---------- Given text
Warren is a town in Herkimer County, New York, United States. The population was 1,143 at the 2010 census. The town is named after General Joseph Warren, who was killed at the Battle of Bunker Hill. Warren is in the south part of Herkimer County. US 20 passes across the town.

==History==
The area was first settled prior to 1776. The town of Warren was created in 1796 from the town of German Flatts. In 1812, part of Warren was used to form the newer town of Columbia. The population of Warren in 1865 was 1,611. Sunset Hill was added to the National Register of Historic Places in 2007.

==Geography==
According to the United States Census Bureau, the town has a total area of 98.7 km2, of which 97.9 km2 are land and 0.8 km2, or 0.84%, are water. The town is northeast of Canadarago Lake and Richfield Springs. The southern and eastern town lines are the border of Otsego County.

==Demographics==

As of the census of 2000, there were 1,136 people, 390 households, and 290 families residing in the town. The population density was 29.8 PD/sqmi. There were 440 housing units at an average density of 11.5 /sqmi. The racial makeup of the town was 97.10% White, 0.62% African American, 0.26% Native American, 0.26% Asian, 0.18% from other races, and 1.58% from two or more races. Hispanic or Latino of any race were 1.32% of the population.

There were 390 households, out of which 32.3% had children under the age of 18 living with them, 63.3% were married couples living together, 5.1% had a female householder with no husband present, and 25.6% were non-families. 22.3% of all households were made up of individuals, and 10.8% had someone living alone who was 65 years of age or older. The average household size was 2.69 and the average family size was 3.09.

In the town, the population was spread out, with 23.0% under the age of 18, 10.0% from 18 to 24, 27.5% from 25 to 44, 24.3% from 45 to 64, and 15.2% who were 65 years of age or older. The median age was 39 years. For every 100 females, there were 125.8 males. For every 100 females age 18 and over, there were 127.9 males.
--------------------
**Work to be completed:** Can you repeat word for word everything in the Warren town text from "There were 390" down to "size was 3.09."?
---------- Dataset extract
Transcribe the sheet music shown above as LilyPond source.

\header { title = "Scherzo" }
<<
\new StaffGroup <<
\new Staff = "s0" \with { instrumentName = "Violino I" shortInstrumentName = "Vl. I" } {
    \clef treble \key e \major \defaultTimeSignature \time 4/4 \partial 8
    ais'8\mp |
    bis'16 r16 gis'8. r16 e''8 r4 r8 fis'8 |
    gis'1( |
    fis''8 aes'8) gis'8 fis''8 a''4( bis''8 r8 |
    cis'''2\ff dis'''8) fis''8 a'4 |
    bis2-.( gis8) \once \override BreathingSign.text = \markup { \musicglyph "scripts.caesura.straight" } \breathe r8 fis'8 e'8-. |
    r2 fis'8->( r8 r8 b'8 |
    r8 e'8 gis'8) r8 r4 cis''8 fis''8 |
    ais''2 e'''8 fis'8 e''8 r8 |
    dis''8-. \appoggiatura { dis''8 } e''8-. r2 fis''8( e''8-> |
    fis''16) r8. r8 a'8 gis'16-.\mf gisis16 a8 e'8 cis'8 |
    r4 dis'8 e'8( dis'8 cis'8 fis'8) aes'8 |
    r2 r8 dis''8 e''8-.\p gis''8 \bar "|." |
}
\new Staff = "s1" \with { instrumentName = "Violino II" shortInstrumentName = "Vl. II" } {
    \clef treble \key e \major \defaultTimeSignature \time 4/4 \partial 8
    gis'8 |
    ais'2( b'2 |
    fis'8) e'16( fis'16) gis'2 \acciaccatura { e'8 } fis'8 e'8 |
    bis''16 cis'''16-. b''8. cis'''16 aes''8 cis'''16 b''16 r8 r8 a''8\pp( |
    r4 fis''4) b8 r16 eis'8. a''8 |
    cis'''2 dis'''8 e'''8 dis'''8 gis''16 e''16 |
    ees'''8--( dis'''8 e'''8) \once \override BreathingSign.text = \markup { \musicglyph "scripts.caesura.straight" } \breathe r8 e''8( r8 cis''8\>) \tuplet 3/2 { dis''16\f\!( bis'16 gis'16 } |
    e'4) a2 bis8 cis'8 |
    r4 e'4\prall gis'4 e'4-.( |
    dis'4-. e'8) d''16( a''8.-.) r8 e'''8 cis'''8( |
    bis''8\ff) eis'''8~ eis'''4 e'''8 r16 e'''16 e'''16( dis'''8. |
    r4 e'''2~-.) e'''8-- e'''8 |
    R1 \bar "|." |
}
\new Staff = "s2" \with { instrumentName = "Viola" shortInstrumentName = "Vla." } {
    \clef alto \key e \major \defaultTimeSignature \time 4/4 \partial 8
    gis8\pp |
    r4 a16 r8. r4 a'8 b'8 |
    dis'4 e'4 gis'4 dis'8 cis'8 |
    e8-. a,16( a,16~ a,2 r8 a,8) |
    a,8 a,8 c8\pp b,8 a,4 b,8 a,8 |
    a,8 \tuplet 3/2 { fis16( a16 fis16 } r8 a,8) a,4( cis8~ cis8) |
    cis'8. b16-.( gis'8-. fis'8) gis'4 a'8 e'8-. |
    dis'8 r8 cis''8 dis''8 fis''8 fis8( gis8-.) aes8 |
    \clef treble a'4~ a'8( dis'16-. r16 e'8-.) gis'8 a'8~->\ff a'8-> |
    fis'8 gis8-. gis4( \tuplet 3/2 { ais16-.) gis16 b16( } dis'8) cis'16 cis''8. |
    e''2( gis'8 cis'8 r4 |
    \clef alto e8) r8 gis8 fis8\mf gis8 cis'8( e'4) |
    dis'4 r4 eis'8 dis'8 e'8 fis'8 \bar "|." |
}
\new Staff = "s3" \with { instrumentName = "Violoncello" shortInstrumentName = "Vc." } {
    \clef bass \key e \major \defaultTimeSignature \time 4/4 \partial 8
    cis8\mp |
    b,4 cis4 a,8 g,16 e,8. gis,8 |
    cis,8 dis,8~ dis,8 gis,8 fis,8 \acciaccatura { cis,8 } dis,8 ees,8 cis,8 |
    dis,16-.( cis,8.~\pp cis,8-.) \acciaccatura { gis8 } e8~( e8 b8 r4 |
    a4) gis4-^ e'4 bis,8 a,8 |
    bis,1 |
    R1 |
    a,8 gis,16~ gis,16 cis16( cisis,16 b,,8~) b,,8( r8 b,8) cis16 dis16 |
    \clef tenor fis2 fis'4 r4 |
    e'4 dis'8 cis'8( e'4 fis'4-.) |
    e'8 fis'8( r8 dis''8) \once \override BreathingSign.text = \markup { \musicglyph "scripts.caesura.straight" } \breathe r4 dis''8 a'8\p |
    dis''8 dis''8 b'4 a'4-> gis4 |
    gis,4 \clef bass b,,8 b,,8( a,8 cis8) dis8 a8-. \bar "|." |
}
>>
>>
--------------------
**Result of this exercise:**
There were 390 households, out of which 32.3% had children under the age of 18 living with them, 63.3% were married couples living together, 5.1% had a female householder with no husband present, and 25.6% were non-families. 22.3% of all households were made up of individuals, and 10.8% had someone living alone who was 65 years of age or older. The average household size was 2.69 and the average family size was 3.09.